The great video subscriber gains made between the D2C big bang era of 2019 and 2021, and the engagement gains of the Covid-19 pandemic, are being eclipsed by the increasing pressures of the attention economy and the cost of living crisis. 2022 has seen the return of near double digit inflation in developed markets with the US now above 8% on an annualised basis. This is forcing digital consumers to consider, for the first time, the implications of recurring subscriptions on their cost of living. With inflation outpacing wage rises, consumers are becoming poorer while streaming is supplanting broadcast TV (both cable and free-to-air as the default TV consumption experience). With video subscription penetration rates approaching 50% in most markets tracked by MIDiA Research, multiple video subscriptions are now at risk of being considered superfluous by increasingly cost-conscious consumers. Add to this the substantial minority who show a preference for viewing all their TV content on one service (which over-indexes for younger demographics) and streaming has an emerging retention challenge on its hands. 

Throw into the mix the unfolding attention recession, where consumers are deprioritising spending time on digital entertainment services, and the retention challenge is in danger of developing into a crisis.

Streaming engagement will be about more than merely driving costs down

The attention recession is part of a long-term response to a saturation in time spent by consumers on digital media, now exacerbated by the return of in real life (IRL) entertainment alternatives post-pandemic. The cost-of-living crisis may or may not resolve itself in H2 2022, or in 2023, depending on global supply chains resetting amid the geopolitical crises currently disrupting the global economy.

What will be much harder to change will be the mindset of consumers scarred by the current attention recession and cost of living crisis.

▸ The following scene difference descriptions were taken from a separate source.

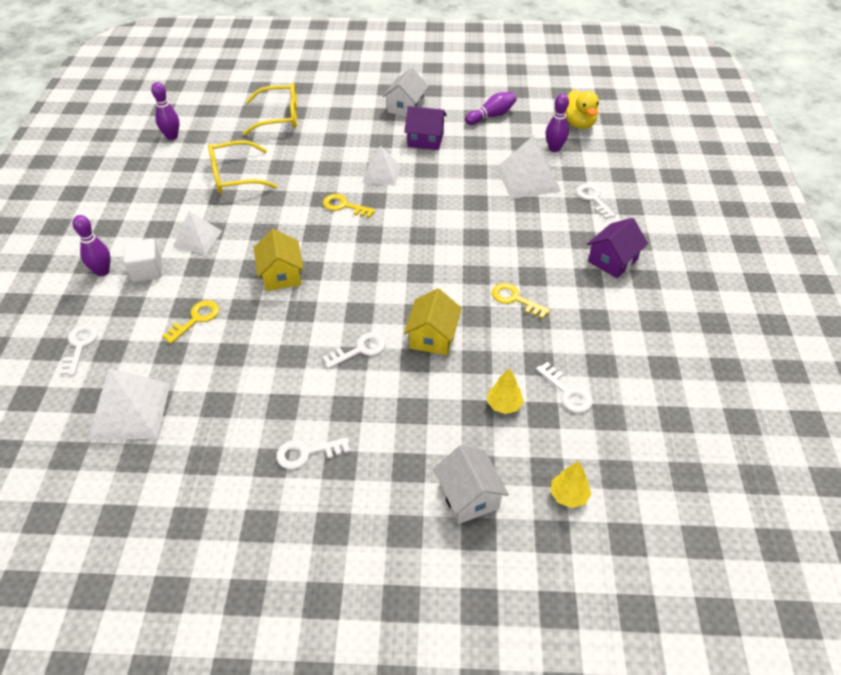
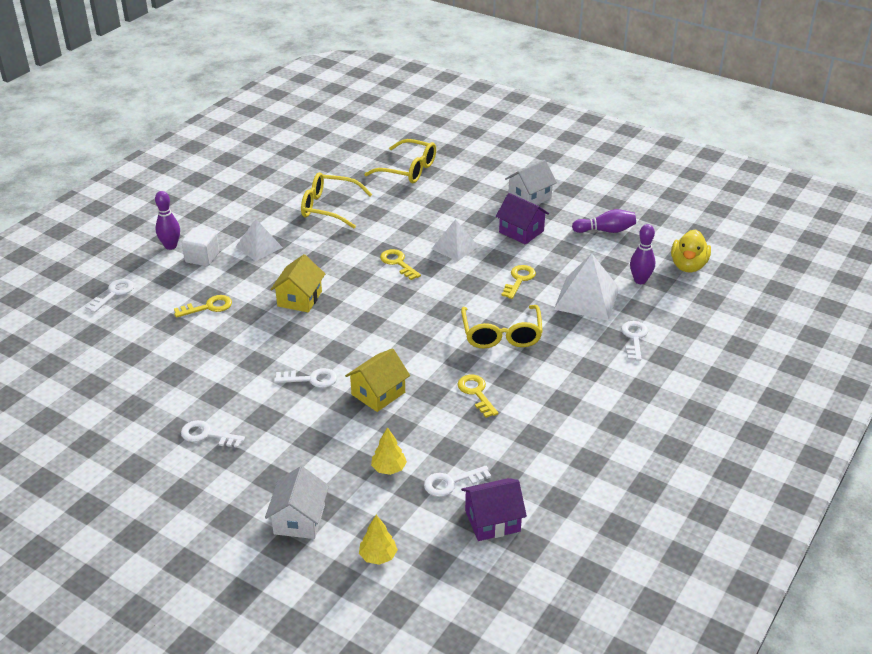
camera: 30 degrees right, 10 degrees down
white pyramid [88,369,170,440] -> none
purple bowling pin [151,82,179,140] -> none
white key [536,362,593,413] -> white key turned 75 degrees clockwise [424,466,491,497]
purple house [587,218,648,278] -> purple house moved to [461,478,527,541]
none -> yellow glasses [461,305,543,348]
none -> yellow key [501,265,536,299]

For this, greater thought needs to be paid to why consumers should engage with individual streaming services as much as why they engage.

Today’s Streaming Era Engagement and Retention: The New Playbook panel at the Stream TV Show, will dive into the emerging best practice for getting consumers engaged on streaming services and for keeping them engaged on those same services. From targeted brand identities, to adding the human touch, to incorporating best-in-class emerging artificial intelligence solutions. The tools being deployed are varied.

While these emerging tactics are being used to fight today’s engagement and retention battles, once broken aspects of streaming such as discovery are fixed (word of mouth is still the leading way that streaming consumers discover new content), a new set of challenges are likely to emerge. The nascent demand for single-service TV-content solutions is one clear example of how long-mooted demands for reaggregation may finally get the mainstream traction that, until now, has been hidden by the previously additive nature of streaming. With the era of streaming TV commencing, expect the consumer demand for simplicity and de-facto consolidation to reverse the fragmented landscape of streaming TV and ultimately drive retention.